The Board, Transitions Team, Ministry Council and I have each been working on these issues from different angles over the past few months.

  • We’ve worked on understanding your heritage through multiple gatherings and the collaborative history odyssey project we began on Jan. 27 will help you enter into congregation-wide discussions.
  • The listening circles, community conversations, and work on interim issues and covenant that I’ve begun doing with various committees is part of work on internal connections. You can read more about the Board’s work on these issues in the newsletter column they began writing for the December newsletter.
  • In the Board’s newsletter articles you can also read about some of the work we’ve done on making connections with the UUA. The BSAFF fund, renewal of WUUC’s Racial Justice Task Force, and the work Advocates for Social Justice is doing are examples of ways this congregation is working on understanding your other connections to the external community.
  • And finally, while not everyone finds this as fascinating as I do, the work we’ve been doing on understanding your organizational systems has led to the Board adopting WUUC’s new signage policy and interim hiring policy, as well as the processes we used to hire WUUC’s new Director of Lifelong Learning. The Ministry Council has been working on understanding responsibility, authority, and how programs are developed, which has helped lead to the BSAFF fund and new support for small group ministry.

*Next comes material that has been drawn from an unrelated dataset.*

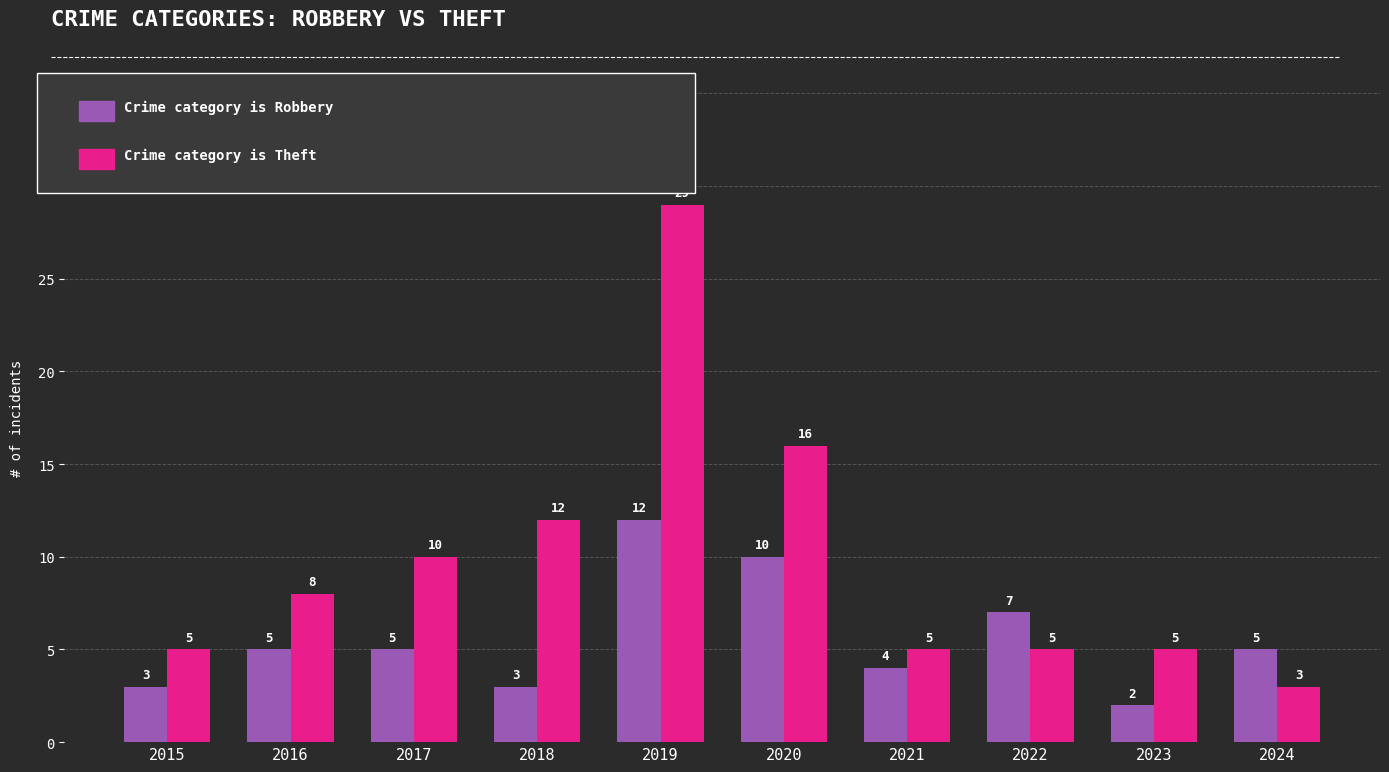

What is the difference between the highest and lowest values at 2020?

6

We’ll be continuing this work throughout the spring. As the congregation engages in this work, we know that there will be anxiety, conflict, and some confusion. These are normal parts of the interim process. It’s uncomfortable and challenging to engage with interim work. And the end result isn’t perfect, finished products. Instead, the journey itself is sacred – this is where our spiritual work happens, as we build the path while we travel it.

To help support clear communication and the congregation’s interim work, please contact me directly if you have concerns, feedback or more detailed questions about things that are happening at WUUC during the interim, or if you’d like to have a more in-depth conversation with me about WUUC. I also encourage you to talk with the members of your Board of Trustees and the Transitions Team.

As we’ve discussed in various venues this fall and winter, helping a congregation do its interim work takes a lot of an interim minister’s time and energy. As such, I’ll continue being less involved in pastoral care and in social justice work than Rev. Lois was. Please keep reaching out to me and the lay pastoral associates for support, though. Jessica Belmont and Dan Ballard have joined the lay pastoral team to help meet the congregation’s pastoral needs.

For regular updates on upcoming interim work stay tuned to this column. In addition, this winter I will begin holding informal conversations with the minister about once a month following worship. At the first conversation on Feb. 10, I’ll invite participants to discuss your collaborative history odyssey project. Other currently-scheduled dates will be March 3, April 7, and June 16.